Securing data locally on your device depends a great deal on how complex your device is. A complex device running something like Linux will need to take all the usual steps for keeping a computer secure, in particular updating system components when security updates are available. Simpler systems are simpler to maintain, but again security against remote attacks should be considered in the design. More importantly you should consider what data on your device might be sensitive, and whether that potentially sensitive data needs to be uploaded at all. This may suggest that you want to do more processing on the device than in the cloud.
Realistically, data security may not be a big concern for many embedded devices. If the entire world knows that the departmental coffee pot is only three quarters full, that’s not a big deal, at least as long as the coffee pot monitor can’t be used as a vector for further breaches. Medical data being sniffed out of a heart rate monitor obviously would be a big thing. The sensitivity of your data can matter as much as technical concerns in where and how it should be processed.

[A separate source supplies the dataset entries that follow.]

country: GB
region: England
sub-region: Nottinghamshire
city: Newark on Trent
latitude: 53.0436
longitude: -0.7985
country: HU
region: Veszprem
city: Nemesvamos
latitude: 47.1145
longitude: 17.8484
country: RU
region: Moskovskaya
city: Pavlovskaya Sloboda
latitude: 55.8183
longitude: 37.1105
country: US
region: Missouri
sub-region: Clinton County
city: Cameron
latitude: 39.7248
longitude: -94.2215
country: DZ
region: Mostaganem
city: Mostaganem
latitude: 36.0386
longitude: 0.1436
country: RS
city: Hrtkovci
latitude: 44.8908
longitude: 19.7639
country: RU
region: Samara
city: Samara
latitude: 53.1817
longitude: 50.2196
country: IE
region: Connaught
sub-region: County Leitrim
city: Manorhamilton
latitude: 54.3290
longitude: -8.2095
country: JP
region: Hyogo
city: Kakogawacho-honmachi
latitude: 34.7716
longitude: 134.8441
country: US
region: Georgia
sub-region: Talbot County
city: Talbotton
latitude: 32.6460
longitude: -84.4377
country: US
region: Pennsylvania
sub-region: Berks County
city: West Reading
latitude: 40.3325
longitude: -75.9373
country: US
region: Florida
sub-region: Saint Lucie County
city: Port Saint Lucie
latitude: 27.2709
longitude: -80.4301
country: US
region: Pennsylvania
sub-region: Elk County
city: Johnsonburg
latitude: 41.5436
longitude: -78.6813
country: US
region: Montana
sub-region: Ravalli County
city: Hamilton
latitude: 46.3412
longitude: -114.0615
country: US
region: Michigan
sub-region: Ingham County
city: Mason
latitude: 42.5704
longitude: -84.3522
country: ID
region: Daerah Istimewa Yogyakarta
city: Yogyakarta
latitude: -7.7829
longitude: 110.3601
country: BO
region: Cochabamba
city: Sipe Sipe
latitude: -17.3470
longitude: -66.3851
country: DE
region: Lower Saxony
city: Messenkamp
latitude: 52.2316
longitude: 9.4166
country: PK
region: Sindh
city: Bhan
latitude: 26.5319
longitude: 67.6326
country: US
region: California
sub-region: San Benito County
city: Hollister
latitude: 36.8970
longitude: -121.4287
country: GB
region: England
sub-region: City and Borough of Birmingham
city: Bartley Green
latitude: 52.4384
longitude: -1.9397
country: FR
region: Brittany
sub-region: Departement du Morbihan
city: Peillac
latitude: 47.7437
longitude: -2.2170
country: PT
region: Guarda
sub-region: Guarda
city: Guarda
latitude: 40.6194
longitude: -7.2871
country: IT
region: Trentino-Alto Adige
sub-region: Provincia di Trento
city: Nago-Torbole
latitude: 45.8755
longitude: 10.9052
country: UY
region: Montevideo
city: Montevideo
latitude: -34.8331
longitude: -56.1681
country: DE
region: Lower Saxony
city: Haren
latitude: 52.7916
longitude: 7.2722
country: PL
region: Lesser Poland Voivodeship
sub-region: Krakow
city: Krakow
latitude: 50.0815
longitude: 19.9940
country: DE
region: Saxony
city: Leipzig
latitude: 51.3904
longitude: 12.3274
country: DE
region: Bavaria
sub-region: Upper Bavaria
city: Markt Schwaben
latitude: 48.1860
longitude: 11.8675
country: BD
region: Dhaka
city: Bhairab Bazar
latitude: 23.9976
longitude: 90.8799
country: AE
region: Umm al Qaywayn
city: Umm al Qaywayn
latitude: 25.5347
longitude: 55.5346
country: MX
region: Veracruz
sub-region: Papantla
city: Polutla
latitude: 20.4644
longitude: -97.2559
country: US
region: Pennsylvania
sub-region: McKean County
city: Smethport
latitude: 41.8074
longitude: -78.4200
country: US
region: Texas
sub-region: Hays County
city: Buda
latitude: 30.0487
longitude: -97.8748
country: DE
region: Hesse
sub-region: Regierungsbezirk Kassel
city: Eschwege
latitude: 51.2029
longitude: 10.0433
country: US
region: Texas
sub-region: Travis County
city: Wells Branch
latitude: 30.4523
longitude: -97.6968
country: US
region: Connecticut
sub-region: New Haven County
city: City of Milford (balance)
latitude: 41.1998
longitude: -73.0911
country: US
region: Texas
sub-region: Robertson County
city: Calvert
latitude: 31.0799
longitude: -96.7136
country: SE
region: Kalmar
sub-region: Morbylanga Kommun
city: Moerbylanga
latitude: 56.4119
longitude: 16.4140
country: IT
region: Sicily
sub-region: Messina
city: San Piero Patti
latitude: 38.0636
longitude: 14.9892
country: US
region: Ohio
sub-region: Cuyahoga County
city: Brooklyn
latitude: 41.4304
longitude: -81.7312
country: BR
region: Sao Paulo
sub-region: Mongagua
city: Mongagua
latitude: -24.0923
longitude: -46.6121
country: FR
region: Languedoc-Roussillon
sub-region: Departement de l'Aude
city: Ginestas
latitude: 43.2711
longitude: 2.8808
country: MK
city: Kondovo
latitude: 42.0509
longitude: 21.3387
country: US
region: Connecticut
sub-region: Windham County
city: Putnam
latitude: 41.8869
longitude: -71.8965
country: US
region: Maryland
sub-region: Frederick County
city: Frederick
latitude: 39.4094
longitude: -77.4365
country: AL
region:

Last but by no means least, you should think about where your product is going to physically reside once you have sold it. A connected device in a city will very likely have access to 4G or 5G networks. A connected device nestled in an isolated Scottish valley may have an intermittent connection at best. Your choices about where processing takes place will affect who you can sell your product to. Neither broadband nor cellular provision is universal, and the capacity and costs of both are constantly changing. Just consider that twenty years ago the internet could not have supported the volume of video calls that went on during Covid lockdowns.
This has been a very quick overview of the issues surrounding where your processing happens. As with all system design, it’s a balancing act and there is no one right answer. You simply have to sit down and research the costs and benefits that apply to your specific project.